How is Z score calculated?
To calculate the Z score of a data point, we use the following formula:
Z = (x-μ)/σ
Where:
x = The data point we want to find the Z score for
μ = The mean of the entire data set
σ = The standard deviation of the entire data set
For instance, suppose we have the following data set:
[10, 15, 20, 25, 30]
The mean value of the data set is:
(10+15+20+25+30)/5 = 20
The standard deviation of the data set is calculated as:
sqrt(((10-20)^2 + (15-20)^2 + (20-20)^2 + (25-20)^2 + (30-20)^2)/5) = 7.9057
Now, let’s calculate the Z score for the data point ’25’ using the formula:
Z = (25-20)/7.9057 = 0.632
Why do we use Z score in machine learning?
Z score has various uses in machine learning because of its ability to provide us with standardized measurements in a data set. It helps us to standardize the data across different scales and make it easier to compare different variables.

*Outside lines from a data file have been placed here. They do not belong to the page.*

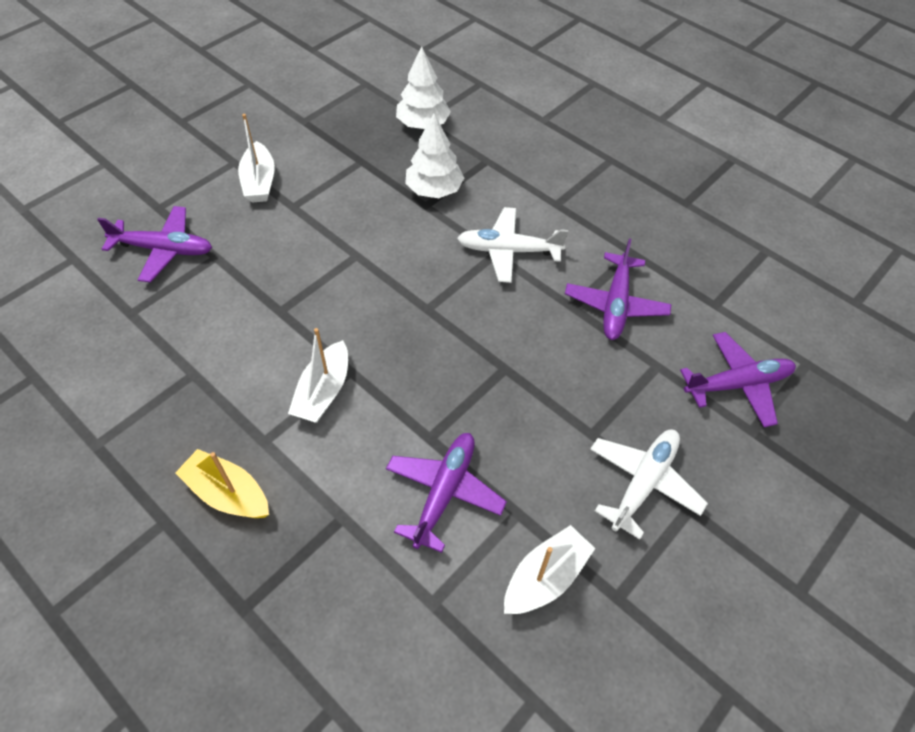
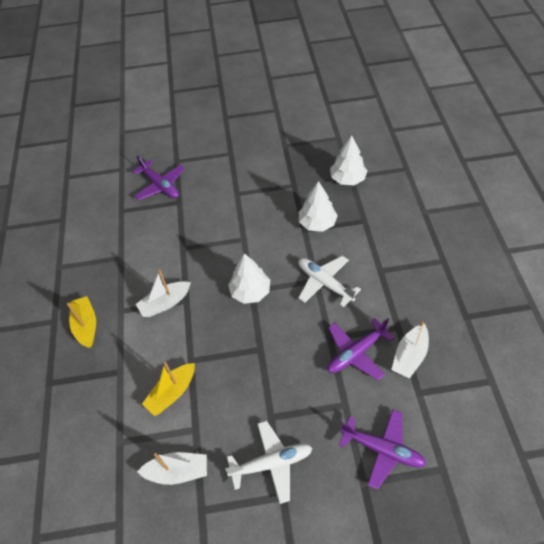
camera: 45 degrees right, 0 degrees up
white boat [238,114,275,203] -> white boat moved to [391,322,429,379]
purple plane [386,433,507,553] -> yellow boat [142,362,195,416]
none -> white tree [228,253,270,304]

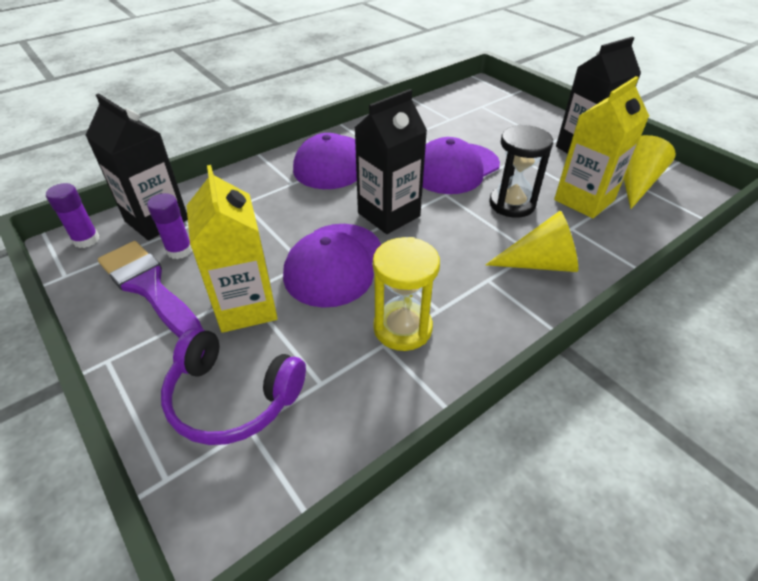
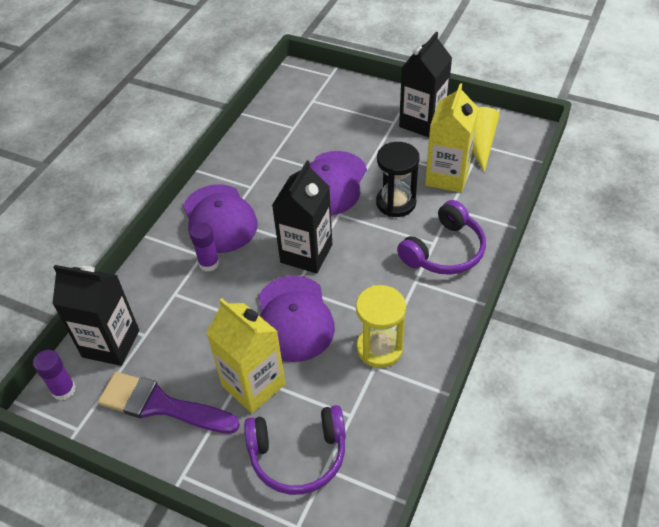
camera: 25 degrees left, 5 degrees up
purple glue stick [147,193,192,259] -> purple glue stick moved to [190,222,220,271]
yellow cone [485,211,578,272] -> purple headphones [397,200,486,275]

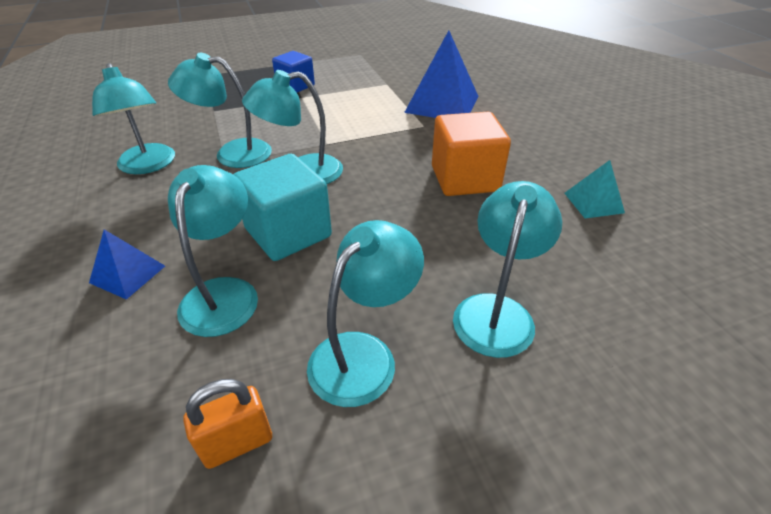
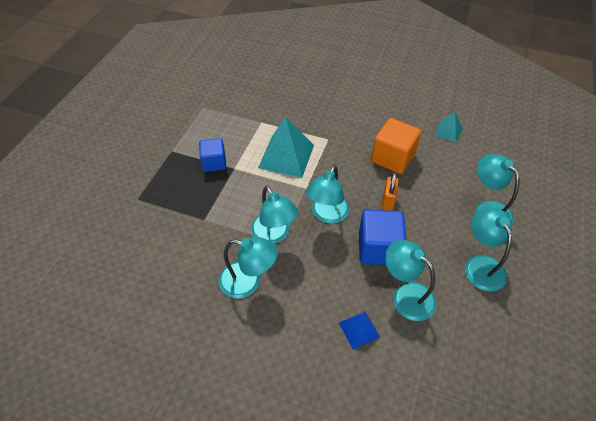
camera: 50 degrees left, 10 degrees up
turquoise lamp [168,53,272,168] -> turquoise lamp turned 75 degrees counterclockwise [251,186,298,244]
orange padlock [183,379,272,469] -> orange padlock moved to [382,172,399,211]
turquoise cube [233,154,332,261] -> blue cube [359,210,407,265]
blue pyramid [404,30,479,118] -> none
none -> turquoise pyramid [258,117,314,178]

Z score is particularly useful in data preprocessing as we can use it to identify outliers or anomalies in our data. These anomalies can be a result of errors in data collection or measurement and can significantly impact our model’s accuracy. By filtering out the outliers, we can improve the overall performance of our model.
Conclusion
In summary, Z score is a statistical measurement that allows us to understand how far any given data point is from the mean of a data set. Its usage in machine learning is widespread, from data preprocessing to anomaly detection and outlier analysis.
By understanding how Z score works, we can improve the accuracy of our machine learning models by identifying and removing outliers that may adversely impact our predictions.